I believe Aircastle has been hammered along with almost every stock I can think of that is in a financial business. At this time the market is not discriminating between companies in good shape and those that have problems. It is having a sell-off of all of them. I cannot predict when the carnage will end, but I added to my position in AYR yesterday.

Note: I have a long position in AYR.

Sacramento housing sales up again

Business – Home sales up for 2nd month – sacbee.com

I wrote on this subject last month, when the Sacramento real estate market had it’s first year-over-year (YoY) increase in houses sold in several years. I read and write about the Sacramento market for a couple of reasons. First, I lived there for about 5 years (until last fall) and I am very familiar with the market and area. Second, outside of possibly Las Vegas (lived there before moving to Sacramento!), the Sacramento region was one of the hottest markets before the recent melt down and may be a leader in the recovery.

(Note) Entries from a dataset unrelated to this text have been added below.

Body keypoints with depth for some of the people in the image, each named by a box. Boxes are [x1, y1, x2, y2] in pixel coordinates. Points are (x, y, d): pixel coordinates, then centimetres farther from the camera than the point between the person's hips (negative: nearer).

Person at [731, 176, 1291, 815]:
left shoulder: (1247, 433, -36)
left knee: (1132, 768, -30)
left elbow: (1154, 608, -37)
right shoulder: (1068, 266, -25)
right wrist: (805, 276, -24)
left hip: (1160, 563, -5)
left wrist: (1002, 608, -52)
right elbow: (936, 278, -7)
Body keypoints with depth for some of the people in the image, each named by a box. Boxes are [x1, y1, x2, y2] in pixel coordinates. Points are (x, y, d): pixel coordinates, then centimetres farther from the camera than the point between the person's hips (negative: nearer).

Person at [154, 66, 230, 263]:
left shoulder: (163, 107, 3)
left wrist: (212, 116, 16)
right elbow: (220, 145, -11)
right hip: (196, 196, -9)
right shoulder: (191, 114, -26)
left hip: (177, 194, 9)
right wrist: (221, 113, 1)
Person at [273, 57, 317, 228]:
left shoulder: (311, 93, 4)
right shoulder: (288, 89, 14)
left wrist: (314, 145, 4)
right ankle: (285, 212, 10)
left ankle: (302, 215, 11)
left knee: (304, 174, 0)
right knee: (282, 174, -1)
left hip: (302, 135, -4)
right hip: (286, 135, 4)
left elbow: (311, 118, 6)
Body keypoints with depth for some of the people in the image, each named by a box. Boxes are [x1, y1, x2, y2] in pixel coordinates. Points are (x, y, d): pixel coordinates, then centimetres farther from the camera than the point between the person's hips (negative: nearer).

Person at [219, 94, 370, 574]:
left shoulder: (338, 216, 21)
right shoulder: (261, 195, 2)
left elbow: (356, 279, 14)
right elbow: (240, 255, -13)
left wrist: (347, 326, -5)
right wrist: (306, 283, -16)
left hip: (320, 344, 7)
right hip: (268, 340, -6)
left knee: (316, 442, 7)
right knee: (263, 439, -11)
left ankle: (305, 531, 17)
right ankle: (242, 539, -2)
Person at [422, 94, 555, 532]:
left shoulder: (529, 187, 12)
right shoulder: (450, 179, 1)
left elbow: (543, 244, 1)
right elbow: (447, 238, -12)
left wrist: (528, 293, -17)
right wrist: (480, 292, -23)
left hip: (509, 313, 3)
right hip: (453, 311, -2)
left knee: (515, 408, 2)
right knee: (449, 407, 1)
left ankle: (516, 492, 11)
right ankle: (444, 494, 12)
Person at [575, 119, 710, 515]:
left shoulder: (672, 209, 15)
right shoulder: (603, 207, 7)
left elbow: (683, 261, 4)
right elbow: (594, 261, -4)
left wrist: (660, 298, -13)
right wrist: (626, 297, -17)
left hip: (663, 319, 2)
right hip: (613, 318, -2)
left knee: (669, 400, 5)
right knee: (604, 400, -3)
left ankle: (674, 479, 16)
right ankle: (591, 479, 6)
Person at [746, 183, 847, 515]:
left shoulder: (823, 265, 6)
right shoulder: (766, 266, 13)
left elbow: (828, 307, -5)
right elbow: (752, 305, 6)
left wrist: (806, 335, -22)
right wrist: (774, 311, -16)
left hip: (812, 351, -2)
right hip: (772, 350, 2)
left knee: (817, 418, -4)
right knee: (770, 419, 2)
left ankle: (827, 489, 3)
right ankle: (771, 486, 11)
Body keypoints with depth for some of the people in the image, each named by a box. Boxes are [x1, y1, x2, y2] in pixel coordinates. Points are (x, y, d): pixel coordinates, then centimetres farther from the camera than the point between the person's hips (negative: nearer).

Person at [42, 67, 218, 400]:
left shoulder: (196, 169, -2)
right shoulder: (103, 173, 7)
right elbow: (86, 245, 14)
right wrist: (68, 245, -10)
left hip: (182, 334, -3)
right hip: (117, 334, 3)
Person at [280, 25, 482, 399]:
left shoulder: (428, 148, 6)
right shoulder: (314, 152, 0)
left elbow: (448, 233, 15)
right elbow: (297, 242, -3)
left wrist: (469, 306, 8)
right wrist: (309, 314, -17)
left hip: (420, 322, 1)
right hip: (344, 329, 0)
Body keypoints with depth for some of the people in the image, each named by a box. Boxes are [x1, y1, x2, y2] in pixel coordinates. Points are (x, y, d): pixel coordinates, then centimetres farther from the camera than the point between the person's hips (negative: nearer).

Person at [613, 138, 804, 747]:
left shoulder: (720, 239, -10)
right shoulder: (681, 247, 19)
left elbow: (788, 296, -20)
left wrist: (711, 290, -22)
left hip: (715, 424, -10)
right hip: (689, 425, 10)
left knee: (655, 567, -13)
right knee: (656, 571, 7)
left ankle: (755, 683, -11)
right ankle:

For May, the Sacramento region had its 2nd month in a row of year-over-year home sales. Total sales of 3,420 were 6.3% higher than May 2007 and 8% higher than April 2008. The peak May sales occurred in 2004 with 6,761 homes sold. As would be expected, there are some positive and negative numbers in the month’s results. Here are a few of the more interesting facts:

  • 51% of the closed sales represented previously foreclosed residences. 10,224 homes have been foreclosed on year to date and 5,448 repossessed homes have been sold.
  • The for-sale inventory of 12,366 is the lowest in 14 months, representing a 4 month supply based on the May sales. Last month I reported 12,606 homes listed for sale.
  • Median home prices were down, by county, 12% to 35%, directly proportional to the percentage of repos sold. Sacramento county, with 61% sales of foreclosed homes had the biggest median price drop.
  • New home sales totaled 476 compared to 726 sold in May 2007.
  • Investor purchases were 19% of sales, compared to 27% at the peak of the real estate boom.

It appears the region is working it’s way out of the real estate boom/mortgage meltdown hangover. I think the next step is getting to the point where repo sales are a small portion of total sales (maybe less than 25%) and find out where the “real” housing prices settle. I will close with this quote from a local real estate agent:

“There are so many investors and first-time buyers out there. … I don’t see that changing. I’m getting multiple offers on many of my good listings,” she said.